CO NALEŻY ZROBIĆ | Zwróć wszystkie poniższe rekordy, powtarzając ich wiersze dokładnie, bez najmniejszych zmian. Obrazy pomiń w odpowiedzi.

(Zapisane dane)
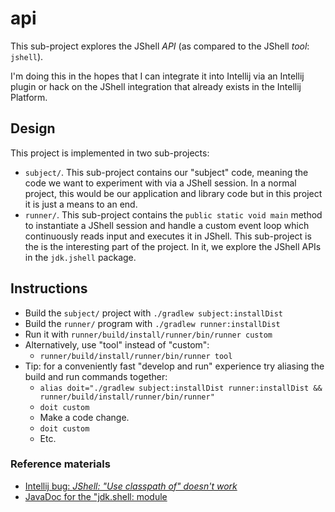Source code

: # api

This sub-project explores the JShell *API* (as compared to the JShell *tool*: `jshell`).

I'm doing this in the hopes that I can integrate it into Intellij via an Intellij plugin or hack on the JShell integration
that already exists in the Intellij Platform.

## Design

This project is implemented in two sub-projects:

* `subject/`. This sub-project contains our "subject" code, meaning the code we want to experiment with via a JShell
  session. In a normal project, this would be our application and library code but in this project it is just a means to
  an end. 
* `runner/`. This sub-project contains the `public static void main` method to instantiate a JShell session and
  handle a custom event loop which continuously reads input and executes it in JShell. This sub-project is the is the
  interesting part of the project. In it, we explore the JShell APIs in the `jdk.jshell` package.

## Instructions

* Build the `subject/` project with `./gradlew subject:installDist`
* Build the `runner/` program with `./gradlew runner:installDist`
* Run it with `runner/build/install/runner/bin/runner custom`
* Alternatively, use "tool" instead of "custom":
  * `runner/build/install/runner/bin/runner tool`
* Tip: for a conveniently fast "develop and run" experience try aliasing the build and run commands together:
  * `alias doit="./gradlew subject:installDist runner:installDist && runner/build/install/runner/bin/runner"`
  * `doit custom`
  * Make a code change.
  * `doit custom`
  * Etc.

### Reference materials

* [Intellij bug: *JShell: "Use classpath of" doesn't work*](https://youtrack.jetbrains.com/issue/IDEA-176418)
* [JavaDoc for the "jdk.shell: module](https://docs.oracle.com/en/java/javase/15/docs/api/jdk.jshell/jdk/jshell/package-summary.html)
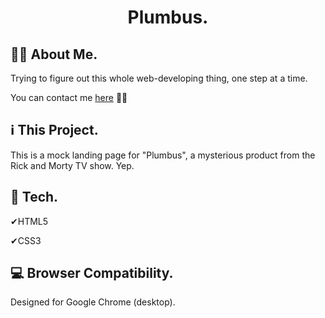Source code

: <h1 align="center">
    Plumbus.
</h1>

## 👩‍💻 About Me.
Trying to figure out this whole web-developing thing, one step at a time.

You can contact me [here](https://linkedin.com/in/nolascobruna) 🙋‍♀️

## ℹ This Project.
This is a mock landing page for "Plumbus", a mysterious product from the Rick and Morty TV show. Yep.

## 🚀 Tech.

✔HTML5

✔CSS3

## 💻 Browser Compatibility.
Designed for Google Chrome (desktop).
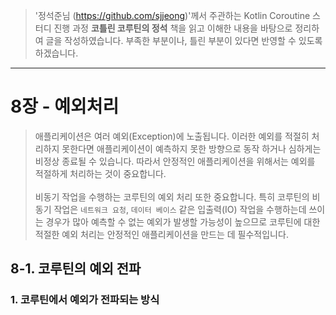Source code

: > '정석준님 (https://github.com/sjjeong)'께서 주관하는 Kotlin Coroutine 스터디 진행 과정
**코틀린 코루틴의 정석** 책을 읽고 이해한 내용을 바탕으로 정리하여 글을 작성하였습니다. 부족한 부분이나, 틀린 부분이 있다면 반영할 수 있도록 하겠습니다.

---

# 8장 - 예외처리
> 애플리케이션은 여러 예외(Exception)에 노출됩니다. 이러한 예외를 적절히 처리하지 못한다면 애플리케이션이 예측하지 못한 방향으로 동작 하거나 심하게는 비정상 종료될 수 있습니다. 따라서 안정적인 애플리케이션을 위해서는 예외를 적절하게 처리하는 것이 중요합니다.<br><br>비동기 작업을 수행하는 코루틴의 예외 처리 또한 중요합니다. 특히 코루틴의 비동기 작업은 `네트워크 요청`, `데이터 베이스` 같은 입출력(IO) 작업을 수행하는데 쓰이는 경우가 많아 예측할 수 없는 예외가 발생할 가능성이 높으므로 코루틴에 대한 적절한 예외 처리는 안정적인 애플리케이션을 만드는 데 필수적입니다.

## 8-1. 코루틴의 예외 전파
### 1. 코루틴에서 예외가 전파되는 방식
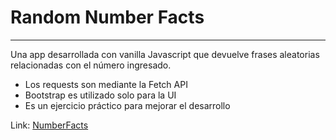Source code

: # Random Number Facts
----
Una app desarrollada con vanilla Javascript que devuelve frases aleatorias relacionadas con el número ingresado.


* Los requests son mediante la Fetch API
* Bootstrap es utilizado solo para la UI
* Es un ejercicio práctico para mejorar el desarrollo

Link: [NumberFacts](http://pablofassio.com/NumberFacts/)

ODPOWIEDŹ DO ĆWICZENIA |
Source code

: # api

This sub-project explores the JShell *API* (as compared to the JShell *tool*: `jshell`).

I'm doing this in the hopes that I can integrate it into Intellij via an Intellij plugin or hack on the JShell integration
that already exists in the Intellij Platform.

## Design

This project is implemented in two sub-projects:

* `subject/`. This sub-project contains our "subject" code, meaning the code we want to experiment with via a JShell
  session. In a normal project, this would be our application and library code but in this project it is just a means to
  an end. 
* `runner/`. This sub-project contains the `public static void main` method to instantiate a JShell session and
  handle a custom event loop which continuously reads input and executes it in JShell. This sub-project is the is the
  interesting part of the project. In it, we explore the JShell APIs in the `jdk.jshell` package.

## Instructions

* Build the `subject/` project with `./gradlew subject:installDist`
* Build the `runner/` program with `./gradlew runner:installDist`
* Run it with `runner/build/install/runner/bin/runner custom`
* Alternatively, use "tool" instead of "custom":
  * `runner/build/install/runner/bin/runner tool`
* Tip: for a conveniently fast "develop and run" experience try aliasing the build and run commands together:
  * `alias doit="./gradlew subject:installDist runner:installDist && runner/build/install/runner/bin/runner"`
  * `doit custom`
  * Make a code change.
  * `doit custom`
  * Etc.

### Reference materials

* [Intellij bug: *JShell: "Use classpath of" doesn't work*](https://youtrack.jetbrains.com/issue/IDEA-176418)
* [JavaDoc for the "jdk.shell: module](https://docs.oracle.com/en/java/javase/15/docs/api/jdk.jshell/jdk/jshell/package-summary.html)
Source code

: <h1 align="center">
    Plumbus.
</h1>

## 👩‍💻 About Me.
Trying to figure out this whole web-developing thing, one step at a time.

You can contact me [here](https://linkedin.com/in/nolascobruna) 🙋‍♀️

## ℹ This Project.
This is a mock landing page for "Plumbus", a mysterious product from the Rick and Morty TV show. Yep.

## 🚀 Tech.

✔HTML5

✔CSS3

## 💻 Browser Compatibility.
Designed for Google Chrome (desktop).
Source code

: > '정석준님 (https://github.com/sjjeong)'께서 주관하는 Kotlin Coroutine 스터디 진행 과정
**코틀린 코루틴의 정석** 책을 읽고 이해한 내용을 바탕으로 정리하여 글을 작성하였습니다. 부족한 부분이나, 틀린 부분이 있다면 반영할 수 있도록 하겠습니다.

---

# 8장 - 예외처리
> 애플리케이션은 여러 예외(Exception)에 노출됩니다. 이러한 예외를 적절히 처리하지 못한다면 애플리케이션이 예측하지 못한 방향으로 동작 하거나 심하게는 비정상 종료될 수 있습니다. 따라서 안정적인 애플리케이션을 위해서는 예외를 적절하게 처리하는 것이 중요합니다.<br><br>비동기 작업을 수행하는 코루틴의 예외 처리 또한 중요합니다. 특히 코루틴의 비동기 작업은 `네트워크 요청`, `데이터 베이스` 같은 입출력(IO) 작업을 수행하는데 쓰이는 경우가 많아 예측할 수 없는 예외가 발생할 가능성이 높으므로 코루틴에 대한 적절한 예외 처리는 안정적인 애플리케이션을 만드는 데 필수적입니다.

## 8-1. 코루틴의 예외 전파
### 1. 코루틴에서 예외가 전파되는 방식
Source code

: # Random Number Facts
----
Una app desarrollada con vanilla Javascript que devuelve frases aleatorias relacionadas con el número ingresado.


* Los requests son mediante la Fetch API
* Bootstrap es utilizado solo para la UI
* Es un ejercicio práctico para mejorar el desarrollo

Link: [NumberFacts](http://pablofassio.com/NumberFacts/)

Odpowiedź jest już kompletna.